- Interactive map of Buk Bijela Hydro Power Plant
- Country: Bosnia and Herzegovina
- Location: Municipality of Foča, Republika Srpska
- Coordinates: 43°25′38″N 18°45′54″E﻿ / ﻿43.42722°N 18.76500°E
- Status: Proposed
- Construction cost: €195 million
- Owner: Republika Srpska
- Operator: Hidroelektrana Buk Bijela

Dam and spillways
- Type of dam: Gravity dam
- Impounds: Drina river
- Height (thalweg): 57 m

Power Station
- Turbines: 3 x 31 MW
- Installed capacity: 93.5 MW
- Annual generation: 332 GW·h

= Buk Bijela Hydroelectric Power Station =

The Buk Bijela Hydro Power Plant is proposed hydroelectric power plant (HPP) on the Drina River in Bosnia and Herzegovina.

If built, the 57 m high concrete gravity dam will be one of the largest hydropower plants in the country, with an installed electric capacity of 93 MW and an expected annual generation of 322 GWh.

== Location ==
The dam and its associated power station will be built on the upper course of the Drina River, in the municipality of Foča, about 12 km upstream the town of the same name, in Republika Srpska. The site is just 10 km from the border with Montenegro, and 21 km downstream the existing 360 MW Mratinje dam, built on a headwater of the Drina.

== Description ==
Buk Bijela HPP is part of a broader plan to use the hydropower potential of the Drina river and its tributary Sutjeska river, the Upper Drina hydropower project, that also includes three smaller plants (44 MW Foča, 43 MW Paunci, and 44 MW Sutjeska), for a total capacity of 224 MW, annual power generation of 871 GWh and an overall cost of €390 million.

The project is being developed by Elektroprivreda Republike Srpske (ERS), to which the Republika Srpska government has granted a 50-year concession.

As of 2018, the estimated cost of the project was close to €200 million. Construction could last 5 or 6 years.

== Timeline ==
A first project for the site was presented in 1974, in order to address the persistent electric shortfall in fastly-growing Yugoslavia. In 1975, the public electric utility company Elektroprivreda Bosne i Hercegovine submitted a $70 million loan demand to the International Bank for Reconstruction and Development, to help finance the $242.5 million project.
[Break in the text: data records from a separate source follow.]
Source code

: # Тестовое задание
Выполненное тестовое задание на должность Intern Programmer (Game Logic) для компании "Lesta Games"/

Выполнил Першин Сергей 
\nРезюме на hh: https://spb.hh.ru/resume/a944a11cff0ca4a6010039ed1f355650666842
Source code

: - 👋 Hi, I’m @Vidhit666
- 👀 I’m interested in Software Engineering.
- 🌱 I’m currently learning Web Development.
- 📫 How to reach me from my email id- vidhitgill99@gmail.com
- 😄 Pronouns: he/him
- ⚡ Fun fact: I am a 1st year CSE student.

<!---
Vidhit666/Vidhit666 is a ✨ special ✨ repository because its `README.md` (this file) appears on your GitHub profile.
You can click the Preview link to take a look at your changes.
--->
It should be emphasized that the Buk Bijela hydropower project was at that time much larger than the current one, with an installed capacity of 450 MW.

In May 2019, Banja Luka District Court cancelled the environmental permit for Buk Bijela HPP, ruling on a complaint filed by CEE Bankwatch Network.

Despite this decision, Republic Srpska's Prime Minister Radovan Višković stated in January 2020 that the official start of preparatory works would soon be announced. Project implementation could be accelerated thanks to a cooperation with Serbia, which committed in July 2019 to invest €153.5 million in several hydropower projects including Buk Bijela.

== Environmental concerns ==
The project has been under harsh scrutiny of local and national communities and various NGO's from Bosnia and Herzegovina, Montenegro and abroad, due which is postponed and could eventually be abandoned.

This project was a matter of inter-state agreement between Bosnia and Herzegovina and Montenegro. It would certainly destroy one of the last remaining and most important habitats of Danube salmon (Hucho hucho) in the world, along with the magnificent canyon of the Tara River, which is why this project encountered major opposition in both countries.